In the last figures released by Residex, Australia’s leading property analytical
company, it is revealed that the Australian property market is still in some trouble.
All capital city housing markets produced negative growth in the year ending
February 2012, with the unit markets not producing much better. The only capital city market to record positive growth in the year ending February 2012 was Sydney units, at 1.22%.
However, Residex CEO John Edwards said that the position is not the worst we have seen in the past 12 month period.
“Some capital cities moved to growth in the month of February, with Perth and Sydney houses being the standouts”.
Melbourne, Adelaide and Brisbane are among the major cities that continue to
provide poor outcomes. The annual falls in these cities are significant.

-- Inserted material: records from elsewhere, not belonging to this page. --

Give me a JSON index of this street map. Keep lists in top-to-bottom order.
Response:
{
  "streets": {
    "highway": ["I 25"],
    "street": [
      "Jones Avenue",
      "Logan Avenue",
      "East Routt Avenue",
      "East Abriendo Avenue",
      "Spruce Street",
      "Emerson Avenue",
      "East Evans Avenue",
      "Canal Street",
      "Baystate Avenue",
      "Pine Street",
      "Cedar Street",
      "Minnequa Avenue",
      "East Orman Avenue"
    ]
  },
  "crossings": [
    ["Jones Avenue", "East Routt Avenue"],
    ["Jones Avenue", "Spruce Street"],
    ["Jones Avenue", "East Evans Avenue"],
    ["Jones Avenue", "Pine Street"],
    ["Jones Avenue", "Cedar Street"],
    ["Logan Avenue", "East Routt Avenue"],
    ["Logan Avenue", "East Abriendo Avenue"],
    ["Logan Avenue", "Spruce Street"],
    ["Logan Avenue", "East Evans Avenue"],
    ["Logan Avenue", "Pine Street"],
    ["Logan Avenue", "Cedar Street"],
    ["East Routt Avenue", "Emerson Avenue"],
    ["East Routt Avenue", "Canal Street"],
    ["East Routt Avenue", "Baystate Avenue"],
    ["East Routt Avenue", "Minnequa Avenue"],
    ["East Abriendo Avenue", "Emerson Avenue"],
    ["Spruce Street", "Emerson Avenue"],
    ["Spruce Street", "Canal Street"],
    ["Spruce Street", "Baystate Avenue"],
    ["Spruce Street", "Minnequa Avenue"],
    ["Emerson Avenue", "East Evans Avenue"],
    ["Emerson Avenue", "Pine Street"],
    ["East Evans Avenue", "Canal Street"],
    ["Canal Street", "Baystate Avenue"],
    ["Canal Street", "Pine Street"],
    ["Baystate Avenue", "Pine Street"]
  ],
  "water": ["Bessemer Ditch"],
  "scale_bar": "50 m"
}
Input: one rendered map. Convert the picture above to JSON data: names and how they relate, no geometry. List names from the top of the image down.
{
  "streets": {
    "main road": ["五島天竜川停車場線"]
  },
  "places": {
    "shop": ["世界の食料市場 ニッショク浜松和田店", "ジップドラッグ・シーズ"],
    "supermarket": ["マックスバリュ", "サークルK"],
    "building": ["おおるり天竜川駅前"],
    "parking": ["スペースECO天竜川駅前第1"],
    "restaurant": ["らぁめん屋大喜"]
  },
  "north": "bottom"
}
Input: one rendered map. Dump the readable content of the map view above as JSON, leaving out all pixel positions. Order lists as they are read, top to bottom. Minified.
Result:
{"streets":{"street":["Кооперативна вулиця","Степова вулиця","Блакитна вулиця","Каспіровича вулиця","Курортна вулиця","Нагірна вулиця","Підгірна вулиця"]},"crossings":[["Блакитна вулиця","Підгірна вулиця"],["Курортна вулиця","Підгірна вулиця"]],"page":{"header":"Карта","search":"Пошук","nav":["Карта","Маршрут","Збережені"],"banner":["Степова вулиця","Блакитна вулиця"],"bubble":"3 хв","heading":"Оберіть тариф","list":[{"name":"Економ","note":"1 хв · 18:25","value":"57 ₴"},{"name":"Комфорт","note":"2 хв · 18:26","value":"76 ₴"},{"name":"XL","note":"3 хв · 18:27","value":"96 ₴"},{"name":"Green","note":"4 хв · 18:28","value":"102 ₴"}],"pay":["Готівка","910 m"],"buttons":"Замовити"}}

“For Melbourne, we have to go back to 1991 to find an annual fall in value
greater than what we are currently seeing”, said Mr. Edwards.
Some capital city markets are showing signs of growth and predictive data for the next eight years is positive.
While Brisbane and Sydney housing markets are tipped to exceed 5% p.a. in the next eight years, it is the Perth market that Mr. Edwards says is currently leading the way.
“Growth in Perth has been relatively rapid. We continue to anticipate significant future growth in this market and believe it may well become the most expensive housing market in Australia, exceeding Sydney and Melbourne who have traditionally held this title at various points. Perth is no longer displaying a poor trend in rental yield and it is now providing a rental return of close to the Australian median”.
Investors have also received good news, with the vast majority of markets
continuing to show an increase in rentals.
“Rental increases is positive news to investors and also an indication that supply in the rental market is tightening.”